Sketching how what we might call ‘real platonism’ would differ from received ‘platonism’ in philosophy of math. (Rough draft, in no particular order, with no attempt to reduce the theses to a minimal basis.)

1. Forms, always plural.
2. Forms are not abstractions.
3. Forms have an object-like side, but they also have concept-like, point-like, relation-like, number-like, and, especially, structure-like sides. Taking forms as property-like is primarily good for kicking off investigation, since one can always frame a preliminary problem on that basis. Only some forms have a vantage-point from which they can helpfully be seen as property-like further.
4. The finite simple groups, the natural numbers, and the continuum are forms.
5. Knowledge of forms depends on a degree of participation in them. Philosophy that would engage with forms must allow mathematics to reinterpret the received concepts with which we would at first like to grasp mathematics. Mathematical philosophy can not be assimilated to logic per se, nor to language, nor science, nor epistemology, nor mathematical practice. A philosophy of mathematics is also a mathematics of philosophy.
6. The point at which participation becomes necessary for cognition is the point at which the multiplicity of the form sets a limit to the compressibility of the concept. An ur-example: being-two quickly shows that it can not be treated as a monadic predicate. (Hippias Major) Beyond the limit of compressibility, no general schema of unity suffices to unify the multiple. Every form is one in its own way. Every form defines a thick identity.
7. Thus there are forms of knowledge of forms. These necessarily lead to metamathematical problems, including the relations of proof and truth, consistency and completeness, and the other metalogical dualities. These are the modern shapes of the duality of the principles of the One and the Indefinite Dyad, or Multiplicity.
8. Participation (methexis) and separation (khorismos) go together. To succeed in asking a question that’s compelled to be about something other than its own inscription is to be uncertain, in the first instance, what one is asking about. But this is a departure from the internality of the ‘exterior’ (naive reference) toward the exteriority of the ‘interior’ (the externalism of reflection itself). It compels real work on indeterminacy-of-reference problems, rather than taking them as justification for the end of thinking.
9. The form of the Good is diagonalization, that second pass at the name of the One, which shows the One’s difference from the One-All. Equivalently, the form of the Good is that there is not a being that is exactly what it is of and is of exactly what it is. Equivalently, the form of the Good is that there is not a Form of forms. A Form of forms could exist only as the phantasm of a ruling metacognitive omniscience, aka Evil.
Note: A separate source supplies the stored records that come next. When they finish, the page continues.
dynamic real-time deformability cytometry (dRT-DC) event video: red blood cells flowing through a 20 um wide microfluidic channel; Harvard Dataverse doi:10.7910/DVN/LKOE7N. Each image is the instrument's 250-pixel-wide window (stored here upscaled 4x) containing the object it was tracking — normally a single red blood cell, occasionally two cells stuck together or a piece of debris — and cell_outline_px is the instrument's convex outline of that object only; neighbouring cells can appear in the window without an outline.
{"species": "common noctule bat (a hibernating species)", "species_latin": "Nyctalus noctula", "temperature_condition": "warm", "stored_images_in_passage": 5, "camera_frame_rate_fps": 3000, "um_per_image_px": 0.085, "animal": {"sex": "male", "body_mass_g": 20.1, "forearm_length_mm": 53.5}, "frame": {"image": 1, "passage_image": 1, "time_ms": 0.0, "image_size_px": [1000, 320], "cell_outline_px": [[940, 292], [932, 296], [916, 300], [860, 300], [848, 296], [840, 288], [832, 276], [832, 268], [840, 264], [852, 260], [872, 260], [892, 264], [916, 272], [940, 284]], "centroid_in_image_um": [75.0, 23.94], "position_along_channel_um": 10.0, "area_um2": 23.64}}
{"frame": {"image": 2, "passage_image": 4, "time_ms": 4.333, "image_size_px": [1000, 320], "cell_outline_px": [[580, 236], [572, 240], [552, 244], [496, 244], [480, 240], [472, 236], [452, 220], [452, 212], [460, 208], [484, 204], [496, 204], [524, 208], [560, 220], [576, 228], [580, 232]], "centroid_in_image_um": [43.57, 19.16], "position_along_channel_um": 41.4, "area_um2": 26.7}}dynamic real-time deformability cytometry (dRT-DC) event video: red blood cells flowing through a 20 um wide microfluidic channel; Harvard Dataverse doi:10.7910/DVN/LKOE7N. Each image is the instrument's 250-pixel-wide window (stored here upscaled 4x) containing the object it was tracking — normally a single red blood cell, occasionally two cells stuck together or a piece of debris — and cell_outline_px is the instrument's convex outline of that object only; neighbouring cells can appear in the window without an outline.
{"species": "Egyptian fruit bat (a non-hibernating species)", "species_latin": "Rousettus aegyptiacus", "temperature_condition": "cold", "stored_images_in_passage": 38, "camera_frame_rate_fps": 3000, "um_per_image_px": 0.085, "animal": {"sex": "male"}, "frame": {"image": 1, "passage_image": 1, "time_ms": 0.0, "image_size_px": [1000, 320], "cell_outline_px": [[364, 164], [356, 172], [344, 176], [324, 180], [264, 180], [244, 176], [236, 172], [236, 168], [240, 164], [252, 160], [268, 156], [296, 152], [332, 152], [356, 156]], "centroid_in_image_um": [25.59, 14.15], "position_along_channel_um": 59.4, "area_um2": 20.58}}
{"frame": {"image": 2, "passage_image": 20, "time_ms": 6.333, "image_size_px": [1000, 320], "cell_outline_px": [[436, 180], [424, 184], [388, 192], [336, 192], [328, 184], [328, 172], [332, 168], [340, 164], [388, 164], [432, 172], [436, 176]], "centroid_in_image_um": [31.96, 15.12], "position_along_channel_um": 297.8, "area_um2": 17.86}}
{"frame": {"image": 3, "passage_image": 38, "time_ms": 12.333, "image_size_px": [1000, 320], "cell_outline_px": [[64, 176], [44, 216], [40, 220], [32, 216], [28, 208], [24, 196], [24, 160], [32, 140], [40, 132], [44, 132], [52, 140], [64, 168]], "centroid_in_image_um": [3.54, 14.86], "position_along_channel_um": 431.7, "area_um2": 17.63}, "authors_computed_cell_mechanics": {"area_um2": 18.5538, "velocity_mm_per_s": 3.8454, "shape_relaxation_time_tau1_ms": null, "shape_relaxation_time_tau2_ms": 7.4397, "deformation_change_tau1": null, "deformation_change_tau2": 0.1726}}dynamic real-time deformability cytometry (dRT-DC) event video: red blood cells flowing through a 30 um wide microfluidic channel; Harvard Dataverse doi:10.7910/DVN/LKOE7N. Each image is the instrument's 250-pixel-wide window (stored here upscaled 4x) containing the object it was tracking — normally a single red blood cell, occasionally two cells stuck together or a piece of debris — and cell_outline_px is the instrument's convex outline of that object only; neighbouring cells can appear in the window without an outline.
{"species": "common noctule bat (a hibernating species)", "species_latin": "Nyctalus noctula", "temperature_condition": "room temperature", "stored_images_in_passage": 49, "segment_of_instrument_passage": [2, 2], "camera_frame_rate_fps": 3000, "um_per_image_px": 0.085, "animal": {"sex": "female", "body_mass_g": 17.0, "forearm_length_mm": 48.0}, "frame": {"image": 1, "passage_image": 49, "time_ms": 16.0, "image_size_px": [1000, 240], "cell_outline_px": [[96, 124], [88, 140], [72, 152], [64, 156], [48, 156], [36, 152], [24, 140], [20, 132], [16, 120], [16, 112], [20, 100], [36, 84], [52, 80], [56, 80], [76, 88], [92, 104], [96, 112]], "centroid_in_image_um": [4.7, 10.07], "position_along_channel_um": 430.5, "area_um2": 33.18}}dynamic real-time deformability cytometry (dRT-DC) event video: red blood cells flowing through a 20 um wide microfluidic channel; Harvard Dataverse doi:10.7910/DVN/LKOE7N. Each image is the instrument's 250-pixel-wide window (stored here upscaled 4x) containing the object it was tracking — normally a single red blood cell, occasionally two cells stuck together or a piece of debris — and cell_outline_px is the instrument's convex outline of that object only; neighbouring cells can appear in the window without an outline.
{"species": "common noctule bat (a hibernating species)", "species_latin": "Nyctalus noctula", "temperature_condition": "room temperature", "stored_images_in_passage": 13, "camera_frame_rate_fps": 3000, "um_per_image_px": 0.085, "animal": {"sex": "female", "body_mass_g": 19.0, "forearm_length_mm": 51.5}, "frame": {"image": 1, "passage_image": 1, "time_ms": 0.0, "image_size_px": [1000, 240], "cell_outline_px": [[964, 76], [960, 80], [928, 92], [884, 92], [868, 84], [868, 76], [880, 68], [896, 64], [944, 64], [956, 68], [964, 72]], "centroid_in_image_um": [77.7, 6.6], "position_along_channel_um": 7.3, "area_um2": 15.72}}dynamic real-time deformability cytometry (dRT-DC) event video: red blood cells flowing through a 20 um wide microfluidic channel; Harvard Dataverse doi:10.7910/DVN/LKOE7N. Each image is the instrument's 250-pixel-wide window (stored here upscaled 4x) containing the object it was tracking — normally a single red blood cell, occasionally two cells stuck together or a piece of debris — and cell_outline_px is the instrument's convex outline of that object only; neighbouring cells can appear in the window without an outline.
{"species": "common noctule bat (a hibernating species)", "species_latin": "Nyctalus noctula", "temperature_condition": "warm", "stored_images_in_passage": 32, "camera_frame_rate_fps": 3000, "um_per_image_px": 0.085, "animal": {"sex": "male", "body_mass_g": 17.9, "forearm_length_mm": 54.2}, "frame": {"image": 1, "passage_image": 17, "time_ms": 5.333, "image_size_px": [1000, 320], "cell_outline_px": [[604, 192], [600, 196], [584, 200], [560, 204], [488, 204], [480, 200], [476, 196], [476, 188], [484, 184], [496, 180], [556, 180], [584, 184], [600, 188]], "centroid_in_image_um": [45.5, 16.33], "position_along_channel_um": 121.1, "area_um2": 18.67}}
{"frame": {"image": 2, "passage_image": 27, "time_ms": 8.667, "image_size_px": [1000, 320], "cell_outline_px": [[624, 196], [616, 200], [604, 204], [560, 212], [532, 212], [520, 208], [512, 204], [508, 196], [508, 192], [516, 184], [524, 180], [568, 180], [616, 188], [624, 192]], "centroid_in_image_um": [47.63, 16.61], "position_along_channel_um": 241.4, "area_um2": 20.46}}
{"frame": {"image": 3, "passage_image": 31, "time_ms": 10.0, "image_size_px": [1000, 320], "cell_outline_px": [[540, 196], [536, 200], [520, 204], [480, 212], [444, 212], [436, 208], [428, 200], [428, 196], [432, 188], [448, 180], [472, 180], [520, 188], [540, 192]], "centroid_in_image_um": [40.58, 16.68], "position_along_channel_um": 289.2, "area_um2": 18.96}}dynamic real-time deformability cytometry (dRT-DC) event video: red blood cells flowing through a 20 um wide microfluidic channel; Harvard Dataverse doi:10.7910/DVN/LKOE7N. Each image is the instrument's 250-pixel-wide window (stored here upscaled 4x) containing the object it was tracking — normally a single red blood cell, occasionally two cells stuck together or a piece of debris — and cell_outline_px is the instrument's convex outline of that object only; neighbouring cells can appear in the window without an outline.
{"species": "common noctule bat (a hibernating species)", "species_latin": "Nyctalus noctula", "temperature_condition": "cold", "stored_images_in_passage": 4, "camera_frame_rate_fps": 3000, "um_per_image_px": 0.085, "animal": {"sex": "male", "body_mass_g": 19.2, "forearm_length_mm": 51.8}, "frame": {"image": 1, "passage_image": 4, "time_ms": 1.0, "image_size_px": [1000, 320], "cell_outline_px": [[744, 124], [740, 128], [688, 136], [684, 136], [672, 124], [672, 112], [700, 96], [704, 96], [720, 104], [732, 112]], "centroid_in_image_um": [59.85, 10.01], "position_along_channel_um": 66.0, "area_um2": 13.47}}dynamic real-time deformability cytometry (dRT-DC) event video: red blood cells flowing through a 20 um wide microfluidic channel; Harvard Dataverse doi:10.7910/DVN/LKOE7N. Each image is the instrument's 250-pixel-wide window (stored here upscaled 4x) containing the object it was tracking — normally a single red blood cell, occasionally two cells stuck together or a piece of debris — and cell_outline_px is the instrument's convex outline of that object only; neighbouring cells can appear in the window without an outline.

That there is no Form of forms (which theorem has the form of a knowable truth, not the form of a being) is the transition from metamathematics to something apparently quite different—metaethics.
10. Real platonism prefers the possibility of questions to the mystical vanishing of questions.
11. Real platonism prefers the potentiality of questions to the guarantee of answers.

January 24, 2022. Last modified September 24, 2022.